Re: [PATCH bpf-next v1 03/19] bpf: add bpf_map iterator

Andrii Nakryiko <andrii.nakryiko@xxxxxxxxx> · Tue, 28 Apr 2020 23:04:21 -0700

On Mon, Apr 27, 2020 at 1:18 PM Yonghong Song <yhs@xxxxxx> wrote:
>
> The bpf_map iterator is implemented.
> The bpf program is called at seq_ops show() and stop() functions.
> bpf_iter_get_prog() will retrieve bpf program and other
> parameters during seq_file object traversal. In show() function,
> bpf program will traverse every valid object, and in stop()
> function, bpf program will be called one more time after all
> objects are traversed.
>
> The first member of the bpf context contains the meta data, namely,
> the seq_file, session_id and seq_num. Here, the session_id is
> a unique id for one specific seq_file session. The seq_num is
> the number of bpf prog invocations in the current session.
> The bpf_iter_get_prog(), which will be implemented in subsequent
> patches, will have more information on how meta data are computed.
>
> The second member of the bpf context is a struct bpf_map pointer,
> which bpf program can examine.
>
> The target implementation also provided the structure definition
> for bpf program and the function definition for verifier to
> verify the bpf program. Specifically for bpf_map iterator,
> the structure is "bpf_iter__bpf_map" andd the function is
> "__bpf_iter__bpf_map".
>
> More targets will be implemented later, all of which will include
> the following, similar to bpf_map iterator:
>   - seq_ops() implementation
>   - function definition for verifier to verify the bpf program
>   - seq_file private data size
>   - additional target feature
>
> Signed-off-by: Yonghong Song <yhs@xxxxxx>
> ---
>  include/linux/bpf.h   |  10 ++++
>  kernel/bpf/Makefile   |   2 +-
>  kernel/bpf/bpf_iter.c |  19 ++++++++
>  kernel/bpf/map_iter.c | 107 ++++++++++++++++++++++++++++++++++++++++++
>  kernel/bpf/syscall.c  |  13 +++++
>  5 files changed, 150 insertions(+), 1 deletion(-)
>  create mode 100644 kernel/bpf/map_iter.c
>

[...]

> +static int __init bpf_map_iter_init(void)
> +{
> +       struct bpf_iter_reg reg_info = {
> +               .target                 = "bpf_map",
> +               .target_func_name       = "__bpf_iter__bpf_map",

I wonder if it would be better instead of strings to use a pointer to
a function here. It would preserve __bpf_iter__bpf_map function
without __init, plus it's hard to mistype the name accidentally. In
bpf_iter_reg_target() one would just need to find function in kallsyms
by function address and extract it's name.

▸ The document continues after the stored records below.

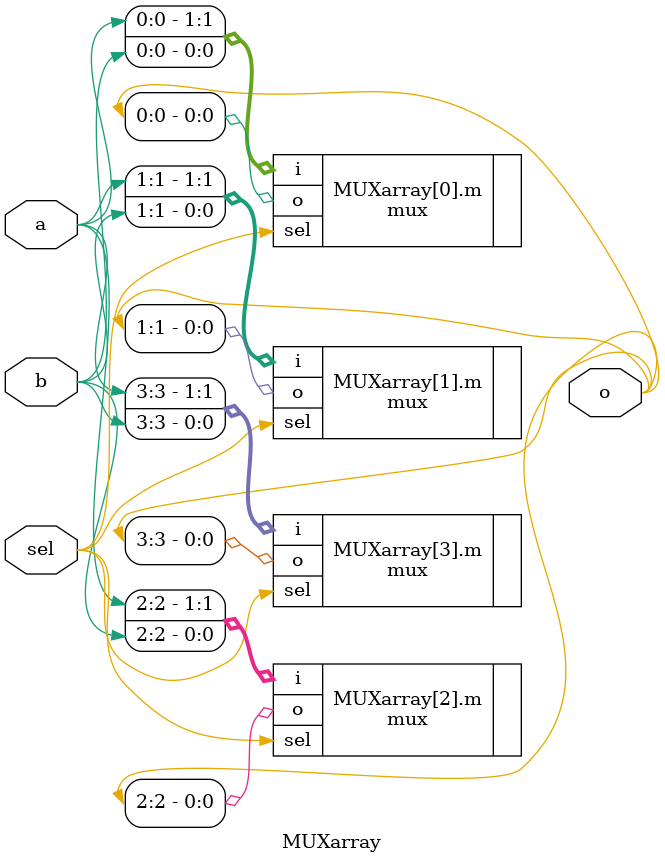
<source format=v>
`timescale 1ns / 1ps
module MUXarray #( parameter SIZE =4) (
input sel ,
input [SIZE-1:0] a,
input [SIZE-1:0] b,
output [SIZE-1:0] o
);
genvar i;
generate
for (i=0; i<SIZE; i=i+1) begin: MUXarray
mux m(
.i({a[i],b[i]}),
.sel(sel),
.o(o[i])
);
end
endgenerate
endmodule
</source>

Or that would be too much trouble?

> +               .seq_ops                = &bpf_map_seq_ops,
> +               .seq_priv_size          = sizeof(struct bpf_iter_seq_map_info),
> +               .target_feature         = 0,
> +       };
> +
> +       return bpf_iter_reg_target(&reg_info);
> +}
> +
> +late_initcall(bpf_map_iter_init);
> diff --git a/kernel/bpf/syscall.c b/kernel/bpf/syscall.c
> index 7626b8024471..022187640943 100644
> --- a/kernel/bpf/syscall.c
> +++ b/kernel/bpf/syscall.c
> @@ -2800,6 +2800,19 @@ static int bpf_obj_get_next_id(const union bpf_attr *attr,
>         return err;
>  }
>
> +struct bpf_map *bpf_map_get_curr_or_next(u32 *id)
> +{
> +       struct bpf_map *map;
> +
> +       spin_lock_bh(&map_idr_lock);
> +       map = idr_get_next(&map_idr, id);
> +       if (map)
> +               map = __bpf_map_inc_not_zero(map, false);

When __bpf_map_inc_not_zero return ENOENT, it doesn't mean there are
no more BPF maps, it just means that the current one we got was
already released (or in the process of being released). I think you
need to retry with id+1 in such case, otherwise your iteration might
end prematurely.

> +       spin_unlock_bh(&map_idr_lock);
> +
> +       return map;
> +}
> +
>  #define BPF_PROG_GET_FD_BY_ID_LAST_FIELD prog_id
>
>  struct bpf_prog *bpf_prog_by_id(u32 id)
> --
> 2.24.1
>